(Saved entries)
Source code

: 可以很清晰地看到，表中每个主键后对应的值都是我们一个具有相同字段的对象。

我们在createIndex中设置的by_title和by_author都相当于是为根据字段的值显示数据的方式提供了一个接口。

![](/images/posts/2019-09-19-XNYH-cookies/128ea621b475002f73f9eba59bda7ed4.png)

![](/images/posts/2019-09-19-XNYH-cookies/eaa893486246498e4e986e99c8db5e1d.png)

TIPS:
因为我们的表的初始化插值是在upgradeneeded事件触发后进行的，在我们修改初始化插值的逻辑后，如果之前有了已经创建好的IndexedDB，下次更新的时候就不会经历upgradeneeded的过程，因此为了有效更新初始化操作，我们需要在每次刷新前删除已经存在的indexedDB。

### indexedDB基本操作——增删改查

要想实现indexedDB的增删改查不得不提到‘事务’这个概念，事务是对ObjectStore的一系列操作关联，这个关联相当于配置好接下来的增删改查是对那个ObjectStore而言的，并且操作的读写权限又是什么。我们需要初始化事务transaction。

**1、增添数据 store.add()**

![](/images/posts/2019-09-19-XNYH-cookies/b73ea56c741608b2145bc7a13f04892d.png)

* TASK PROMPT *
Output exactly the lines above, from the one holding "### indexedDB基本操作——增删改查" through the end of the data, including the first and last.

* RESPONSE AREA *
### indexedDB基本操作——增删改查

要想实现indexedDB的增删改查不得不提到‘事务’这个概念，事务是对ObjectStore的一系列操作关联，这个关联相当于配置好接下来的增删改查是对那个ObjectStore而言的，并且操作的读写权限又是什么。我们需要初始化事务transaction。

**1、增添数据 store.add()**

![](/images/posts/2019-09-19-XNYH-cookies/b73ea56c741608b2145bc7a13f04892d.png)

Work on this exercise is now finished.